Z tym że się śpiewa na początku i na końcu. Ogólnie budynek i wnętrza, całkiem ładne, chociaż ja nie za bardzo przepadam za nowoczesnym budownictwem typu : gips-karton i podwieszany sufit. Jak na miejsce zgromadzeń w imię Jezusa to takie troszkę banalne.
Oczywiście zdawałem sobie sprawę że to nie będzie jak w KK, który to ma kilkunastowiekową tradycję obrzędów tj. kościoły bazyliki, witraże wystrój, organy itp.
Co do śpiewu hmm..... cóż ja zdecydowanie wolę pieśni KK i kolędy

. Co do nadźwiękowienia, to ja nie wiem czy mieli padnięty sprzęt czy to tak miało dziwnie "piszczeć". Ale ale ... przynajmniej wszyscy siedzieli na krzesełkach

powiem że nawet tak przyjemnie było. No i szatnia była. Tak na luzie

Co do samego wykładu, troszkę tak dziwne dla mnie było podawanie kilkunastu króciutkich wersetów, jeden za drugim, tak że wszyscy skupiali się na ciągłym kartkowaniu Biblii a nie na treści.

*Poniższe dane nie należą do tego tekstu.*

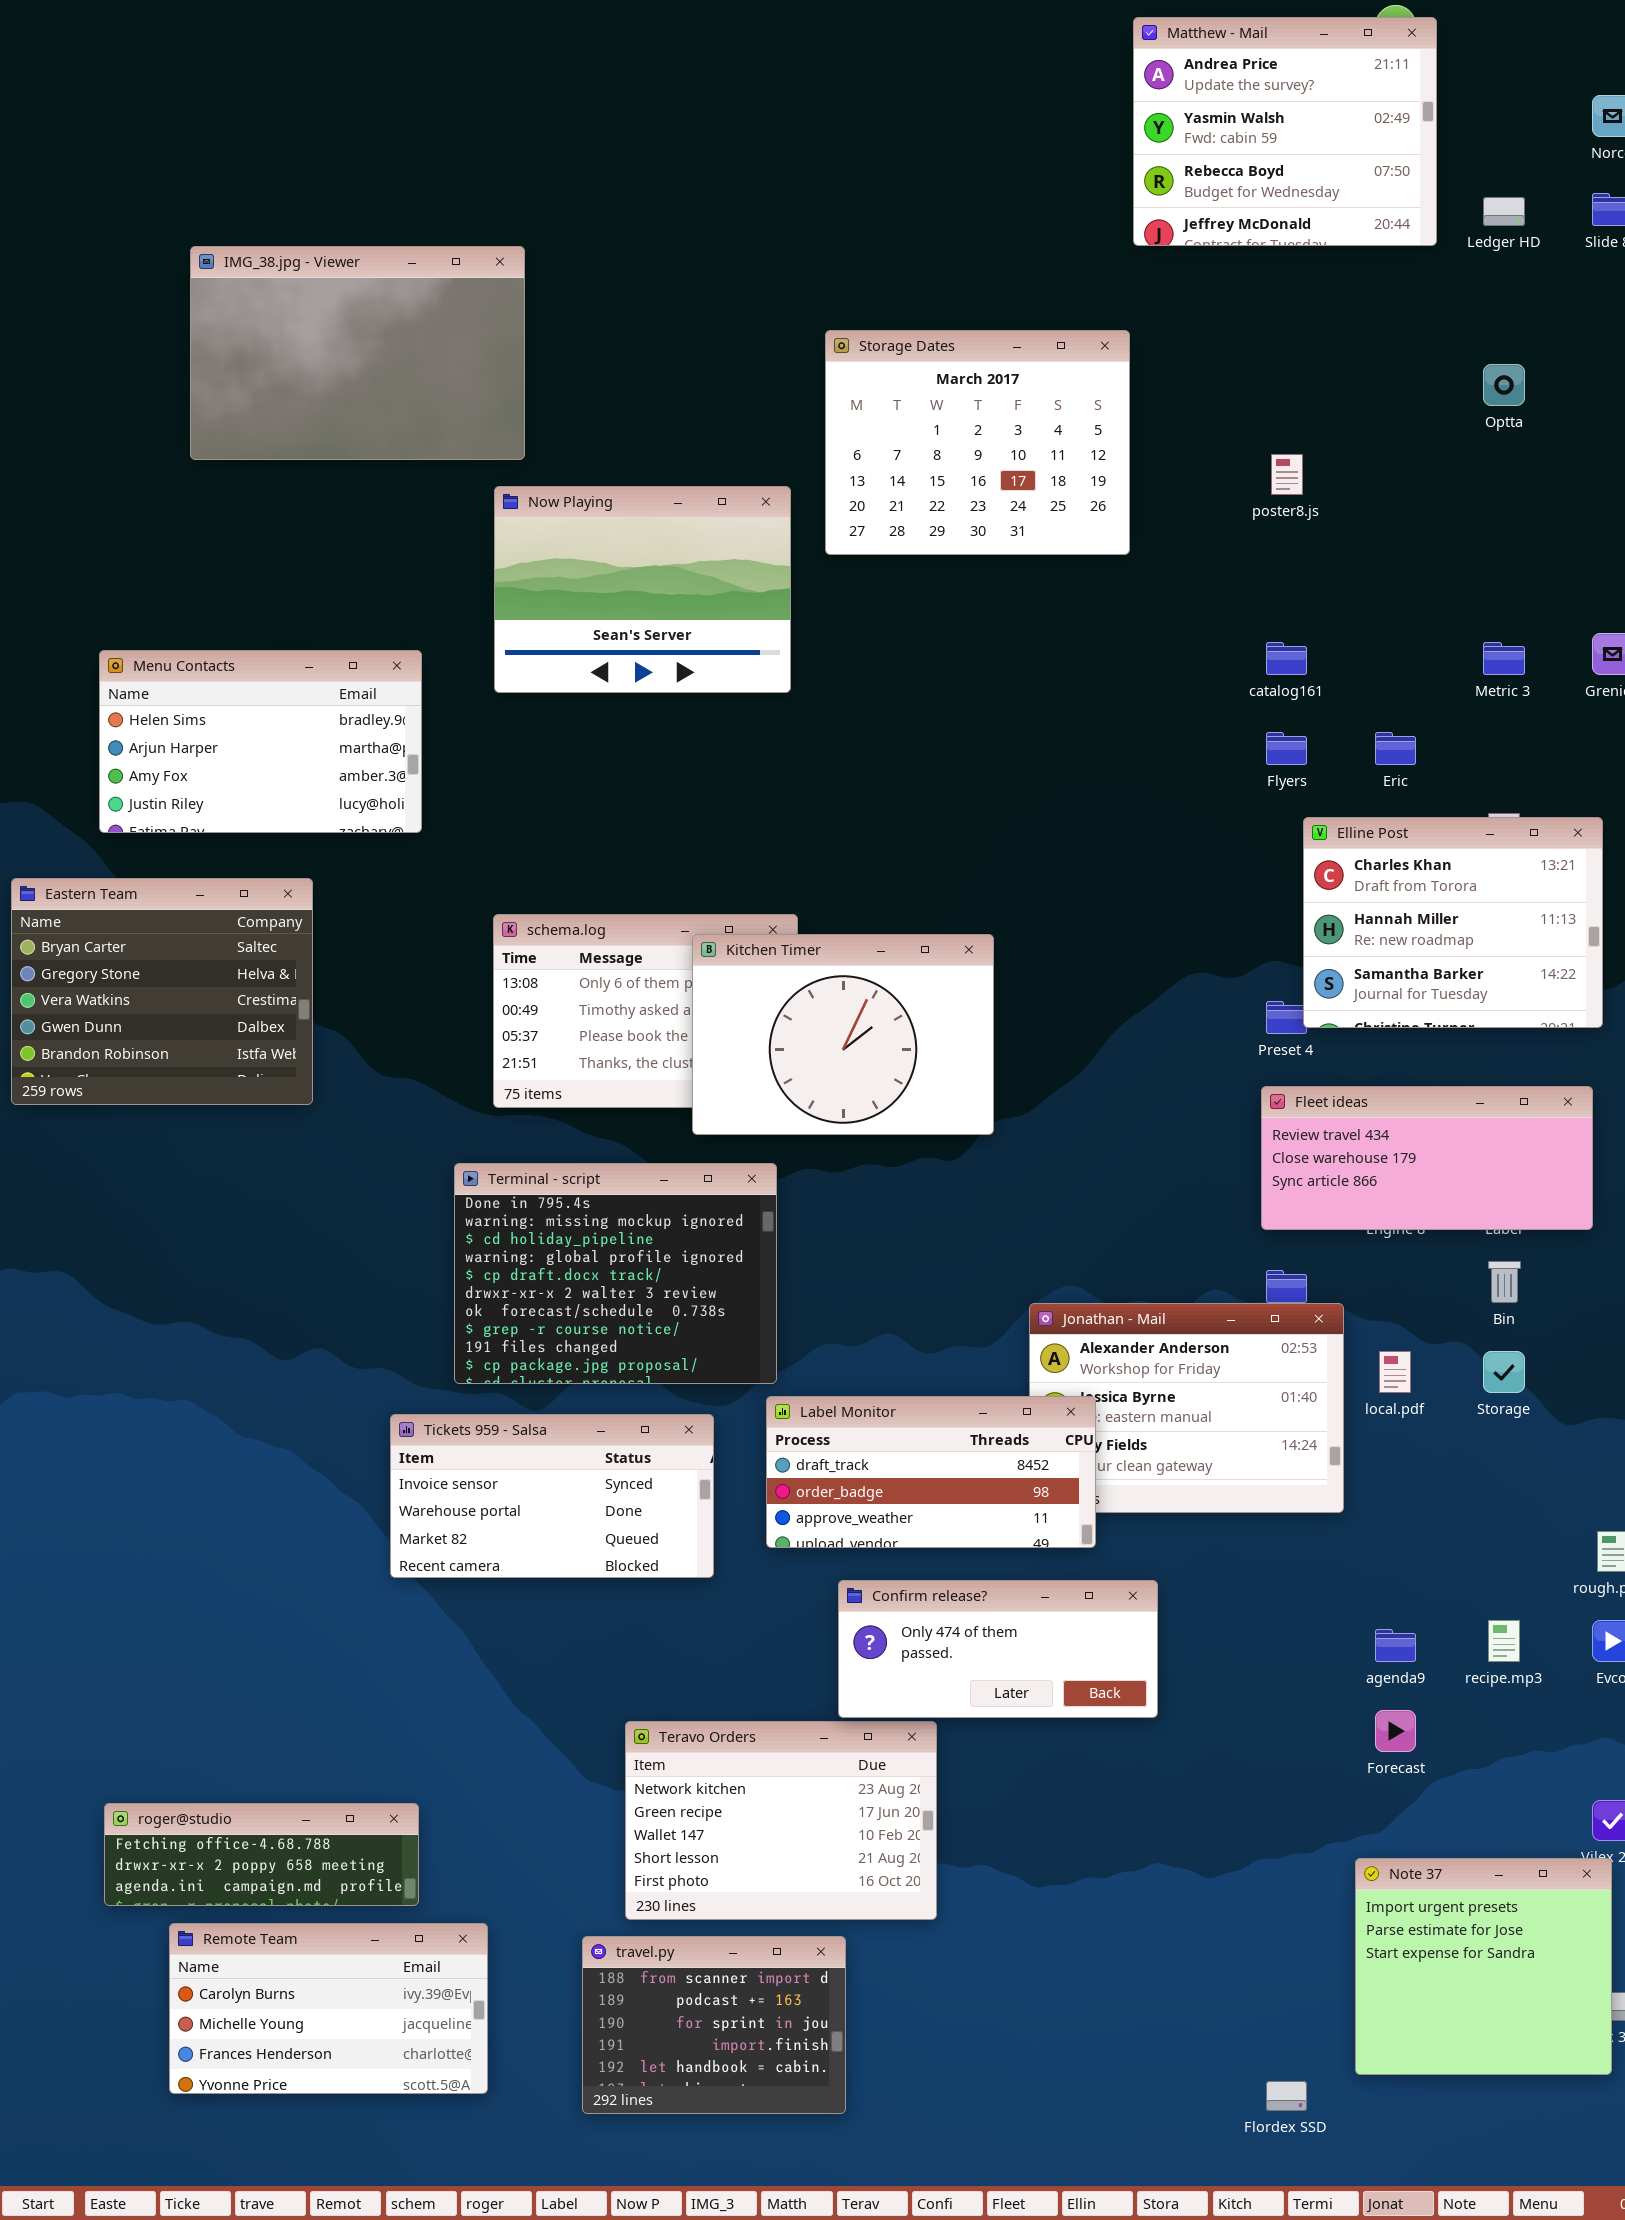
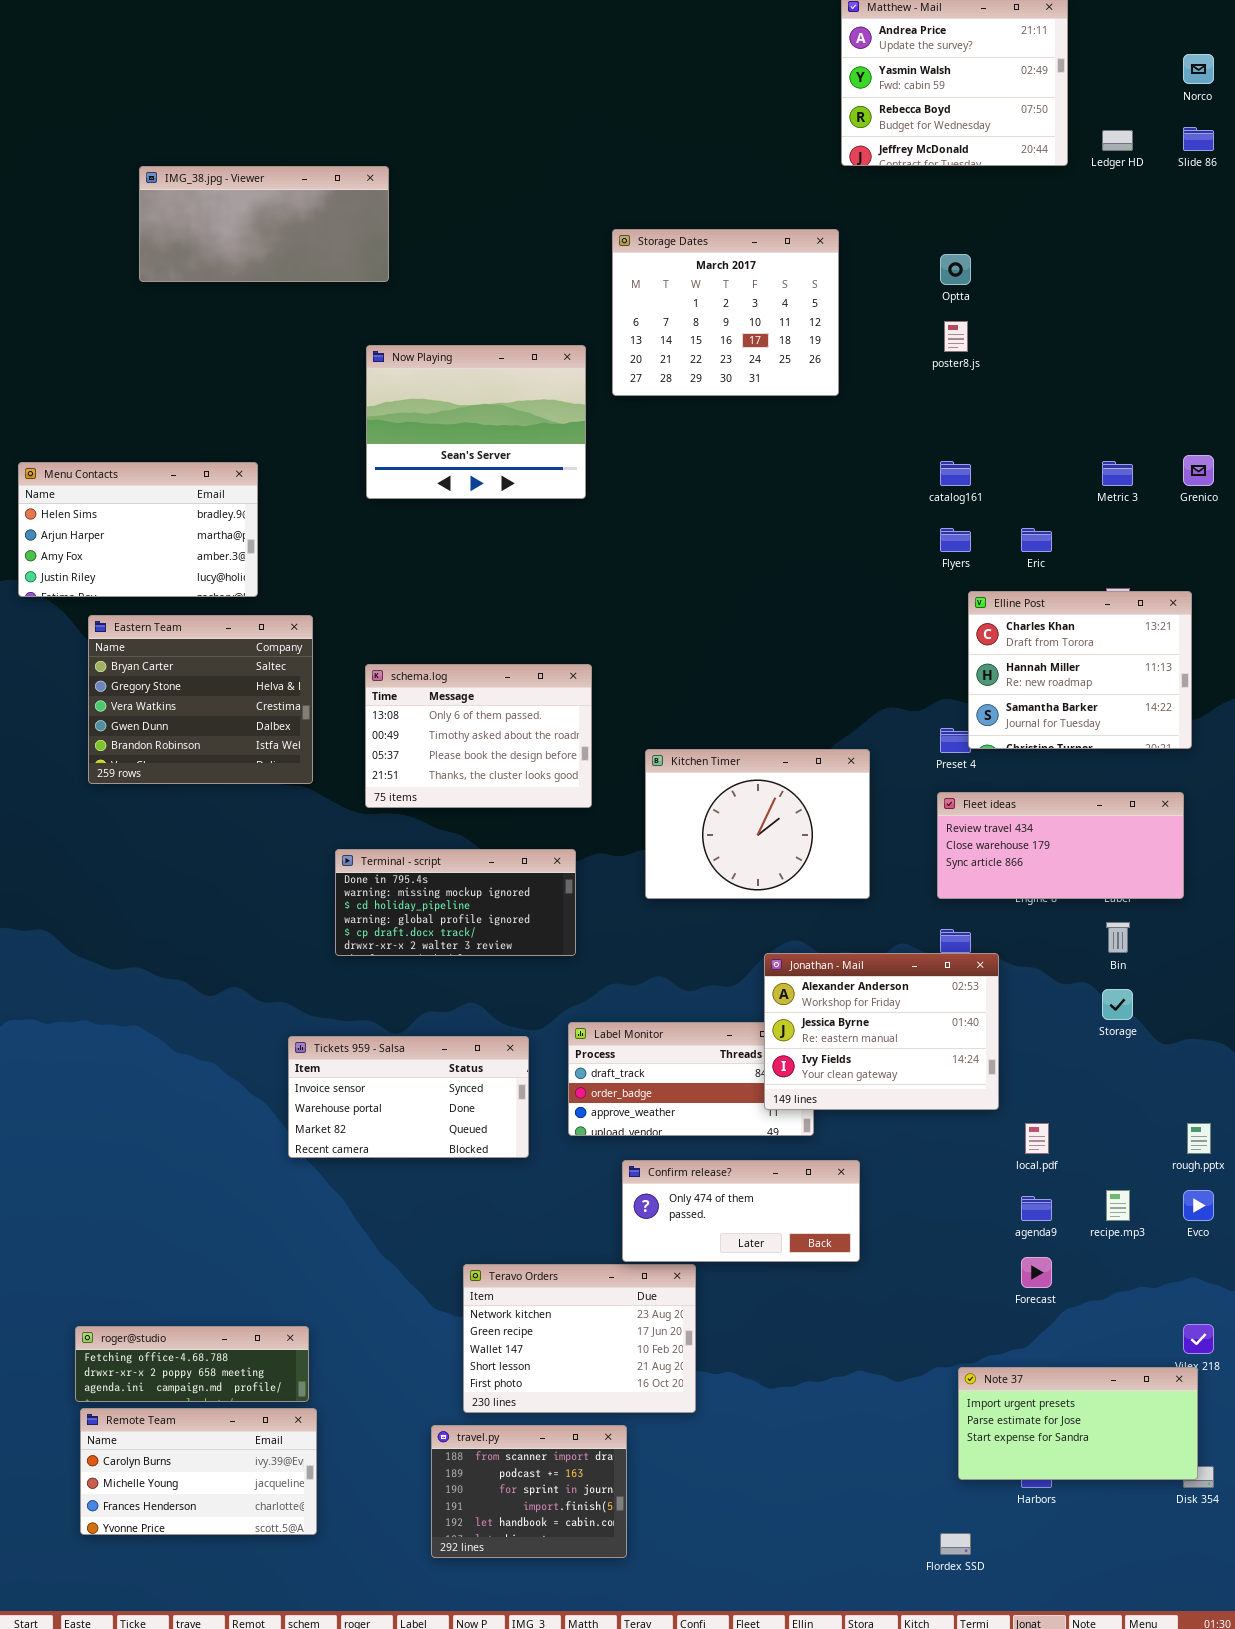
IMG_38.jpg - Viewer: [190,246,525,460] -> [139,166,389,282], resized
Optta: [1483,364,1525,406] -> [940,254,971,285], moved
Menu Contacts: [99,650,422,833] -> [18,462,258,597], moved
Eastern Team: [11,878,313,1105] -> [88,615,313,784], moved
Kitchen Timer: [692,934,994,1135] -> [645,749,870,899], moved
Terminal - script: [454,1163,777,1384] -> [335,849,576,956], resized
Jonathan - Mail: [1029,1303,1344,1513] -> [764,953,999,1110], raised
local.pdf: [1379,1351,1411,1393] -> [1025,1123,1049,1154], moved
Note 37: [1355,1858,1612,2075] -> [958,1367,1198,1480], resized
Remote Team: [169,1923,488,2094] -> [80,1408,317,1535], moved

Swoją drogą nie rozumiem czemu wszyscy sprawdzają w swojej Biblii wersety które czyta wykładający nie ufają mu że czyta prawdziwe wersety czy jak
Co do spożywania samej pamiątki. Dziwne uczucie miałem jak podawali kolejno rzędami chleb i wino, jeden drugiemu z lewej do prawej a po ob stronach stali [chyba] starsi, jakby bramkarze [ochrona] na dyskotece

. Po drugie nie rozumiem po co tak ?? Po to żeby pokazać wy jesteście gorsi, takie szaraczki i nie jesteście godni spożywać pamiątki ?? Takie tłamszenie człowieka.
Co mnie osobiście ukuło prosto w serce : pare razy prowadzący dał jasno do zrozumienia "nowym" że powinni się nawrócić i wielbić Jehowę Boga. Mi utkwiło w pamięci to że powiedział : niektórym osobom serce zamarło, pomódlmy się za to żeby się nawrócili i ich serce znów zaczęło bić. Jakoś to inaczej powiedział, ale tak wynikało z kontekstu. Pewny jestem że użył zwrotu : serce zamarło. Mi serce nie zamarło
A tak poza tym to oczywiście wszyscy milutcy, uśmiechnięci itp. Sielanka
Zdziwiło mnie tylko to co mówił o tym że Jezus umarł za nasze grzechy. Wypowiadał się o tym że Jehowa Bóg dał nam dar w postaci poświęcenia swojego syna Jezusa i należy mu się za to wdzięczność. A wdzięczność ta powinna objawiać się dokładnym wypełnianiem zasad zawartych w Biblii [jakoś tak]. Pierwsze co mi przyszło do głowy to że gdy ktoś coś komuś daje oczekując wdzięczności to nazywa się to łapówka. Ja zawsze uważałem że Bóg zrobił to z miłości do człowieka. A wdzięczność... Jezus przecież powiedział : Gdybyście zrozumieli, miłosierdzia chcę a nie ofiary .... Tzn. ja nie wiem czy uprzedzony jakiś byłem, ale chyba nie... po prostu jakoś ciągle wyczuwałem że dużo zwrotów jest tak formułowanych że trzeba robić więcej, trzeba składać większe poświęcenie bo inaczej to nie mamy szans ...
P.S. Podczas podawania embematów jakiś maluch chciał zjeść chlebek, ale mu go wyrwali . heheh....
Użytkownik Nilrem0 edytował ten post 2007-04-03, godz. 16:53
To w co wierzysz nie jest prawdą, jest tylko tym w co wierzysz a umysł pozwoli Ci tego doświadczyć. Zrobi wszystko aby to na czym się koncentrujesz, o czym ciągle myślisz stało się możliwe do doświadczenia.